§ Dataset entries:
########

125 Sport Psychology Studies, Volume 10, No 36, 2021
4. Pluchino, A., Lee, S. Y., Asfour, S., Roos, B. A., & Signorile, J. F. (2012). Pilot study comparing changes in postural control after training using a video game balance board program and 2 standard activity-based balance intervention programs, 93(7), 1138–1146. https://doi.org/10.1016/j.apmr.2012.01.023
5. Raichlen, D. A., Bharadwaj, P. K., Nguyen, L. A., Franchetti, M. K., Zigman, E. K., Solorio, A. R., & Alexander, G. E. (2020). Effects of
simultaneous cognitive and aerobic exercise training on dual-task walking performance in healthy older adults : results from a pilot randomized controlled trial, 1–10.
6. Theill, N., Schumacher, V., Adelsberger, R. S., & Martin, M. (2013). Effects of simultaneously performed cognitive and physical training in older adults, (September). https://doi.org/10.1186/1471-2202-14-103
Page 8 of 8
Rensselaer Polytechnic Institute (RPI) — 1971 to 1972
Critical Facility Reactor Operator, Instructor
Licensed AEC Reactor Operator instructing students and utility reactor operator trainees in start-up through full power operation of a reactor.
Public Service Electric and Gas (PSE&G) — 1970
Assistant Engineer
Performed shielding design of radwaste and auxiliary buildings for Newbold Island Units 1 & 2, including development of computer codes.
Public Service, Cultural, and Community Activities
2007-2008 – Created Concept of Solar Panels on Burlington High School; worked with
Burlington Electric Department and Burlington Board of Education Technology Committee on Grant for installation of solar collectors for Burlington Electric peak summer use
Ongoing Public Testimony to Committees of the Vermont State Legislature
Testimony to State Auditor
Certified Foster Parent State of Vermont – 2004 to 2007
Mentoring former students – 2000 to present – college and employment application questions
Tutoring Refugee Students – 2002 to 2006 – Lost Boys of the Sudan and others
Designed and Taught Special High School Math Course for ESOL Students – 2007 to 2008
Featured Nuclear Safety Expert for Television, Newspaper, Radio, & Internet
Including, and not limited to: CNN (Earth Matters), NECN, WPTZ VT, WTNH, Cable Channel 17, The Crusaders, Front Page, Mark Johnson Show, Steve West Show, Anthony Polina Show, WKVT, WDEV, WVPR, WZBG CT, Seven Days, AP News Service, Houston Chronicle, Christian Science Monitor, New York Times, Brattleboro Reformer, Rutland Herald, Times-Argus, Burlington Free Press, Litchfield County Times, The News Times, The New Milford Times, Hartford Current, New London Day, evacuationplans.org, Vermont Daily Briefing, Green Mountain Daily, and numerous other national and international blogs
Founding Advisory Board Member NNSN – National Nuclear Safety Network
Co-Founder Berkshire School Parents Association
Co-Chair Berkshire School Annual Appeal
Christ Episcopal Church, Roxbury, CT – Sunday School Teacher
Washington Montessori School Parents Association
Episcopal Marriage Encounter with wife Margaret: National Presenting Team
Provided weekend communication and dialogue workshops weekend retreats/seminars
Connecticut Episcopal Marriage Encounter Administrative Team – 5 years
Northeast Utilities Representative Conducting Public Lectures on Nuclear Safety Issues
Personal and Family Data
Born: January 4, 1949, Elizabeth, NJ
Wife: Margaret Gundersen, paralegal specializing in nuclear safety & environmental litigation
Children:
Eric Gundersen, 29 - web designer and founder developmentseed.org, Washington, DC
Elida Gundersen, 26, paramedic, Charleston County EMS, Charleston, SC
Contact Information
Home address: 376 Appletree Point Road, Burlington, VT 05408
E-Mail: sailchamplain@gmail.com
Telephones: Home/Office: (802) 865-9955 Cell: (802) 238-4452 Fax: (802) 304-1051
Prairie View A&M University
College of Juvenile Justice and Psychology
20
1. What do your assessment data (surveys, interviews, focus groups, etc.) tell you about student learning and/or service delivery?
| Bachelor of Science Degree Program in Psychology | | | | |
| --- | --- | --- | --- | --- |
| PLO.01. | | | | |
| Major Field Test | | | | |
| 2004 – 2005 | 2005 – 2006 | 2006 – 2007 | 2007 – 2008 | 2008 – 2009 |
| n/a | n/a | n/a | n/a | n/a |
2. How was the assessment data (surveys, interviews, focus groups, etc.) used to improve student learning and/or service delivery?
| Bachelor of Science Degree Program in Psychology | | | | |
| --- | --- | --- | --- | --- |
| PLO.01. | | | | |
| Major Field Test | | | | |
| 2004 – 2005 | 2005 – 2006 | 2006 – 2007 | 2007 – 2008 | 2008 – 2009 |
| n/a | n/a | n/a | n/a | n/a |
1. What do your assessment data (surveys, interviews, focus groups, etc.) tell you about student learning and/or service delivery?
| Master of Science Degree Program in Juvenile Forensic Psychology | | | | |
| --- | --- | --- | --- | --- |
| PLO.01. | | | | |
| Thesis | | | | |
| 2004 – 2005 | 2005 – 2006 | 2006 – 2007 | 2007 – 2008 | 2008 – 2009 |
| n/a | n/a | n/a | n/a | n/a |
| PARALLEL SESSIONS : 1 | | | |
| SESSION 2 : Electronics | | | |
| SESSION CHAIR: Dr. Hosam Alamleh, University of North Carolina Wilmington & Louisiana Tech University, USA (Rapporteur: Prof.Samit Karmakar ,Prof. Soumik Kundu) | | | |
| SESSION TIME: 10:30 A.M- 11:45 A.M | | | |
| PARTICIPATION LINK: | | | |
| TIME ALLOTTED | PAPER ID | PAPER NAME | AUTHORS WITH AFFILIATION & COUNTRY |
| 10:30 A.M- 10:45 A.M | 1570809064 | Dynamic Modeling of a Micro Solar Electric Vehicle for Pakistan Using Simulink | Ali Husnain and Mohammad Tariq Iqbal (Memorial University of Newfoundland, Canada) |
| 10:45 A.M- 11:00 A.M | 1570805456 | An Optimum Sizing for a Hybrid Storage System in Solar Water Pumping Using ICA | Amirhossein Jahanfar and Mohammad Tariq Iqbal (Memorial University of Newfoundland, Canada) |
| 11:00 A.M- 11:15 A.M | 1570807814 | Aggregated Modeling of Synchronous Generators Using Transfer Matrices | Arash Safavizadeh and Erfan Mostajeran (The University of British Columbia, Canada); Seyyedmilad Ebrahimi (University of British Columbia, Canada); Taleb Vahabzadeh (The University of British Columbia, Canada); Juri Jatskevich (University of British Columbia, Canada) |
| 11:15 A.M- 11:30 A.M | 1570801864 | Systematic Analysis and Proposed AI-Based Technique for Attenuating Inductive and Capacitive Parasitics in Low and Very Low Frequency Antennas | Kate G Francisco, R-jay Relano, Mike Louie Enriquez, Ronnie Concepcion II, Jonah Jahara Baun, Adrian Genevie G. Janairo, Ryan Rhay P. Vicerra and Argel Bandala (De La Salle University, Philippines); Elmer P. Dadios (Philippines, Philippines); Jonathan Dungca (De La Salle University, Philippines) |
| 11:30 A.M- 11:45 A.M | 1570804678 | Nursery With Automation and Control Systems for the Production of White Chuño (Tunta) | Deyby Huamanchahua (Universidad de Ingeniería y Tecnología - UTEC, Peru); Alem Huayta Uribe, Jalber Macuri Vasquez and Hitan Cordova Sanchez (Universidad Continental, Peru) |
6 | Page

########

§ Work instructions: When you reach the line that contains "simultaneous cognitive and", stop; that line and every line before it, from the very first line of the data, should be restated word for word.

§ Result of this exercise:
125 Sport Psychology Studies, Volume 10, No 36, 2021
4. Pluchino, A., Lee, S. Y., Asfour, S., Roos, B. A., & Signorile, J. F. (2012). Pilot study comparing changes in postural control after training using a video game balance board program and 2 standard activity-based balance intervention programs, 93(7), 1138–1146. https://doi.org/10.1016/j.apmr.2012.01.023
5. Raichlen, D. A., Bharadwaj, P. K., Nguyen, L. A., Franchetti, M. K., Zigman, E. K., Solorio, A. R., & Alexander, G. E. (2020). Effects of
simultaneous cognitive and aerobic exercise training on dual-task walking performance in healthy older adults : results from a pilot randomized controlled trial, 1–10.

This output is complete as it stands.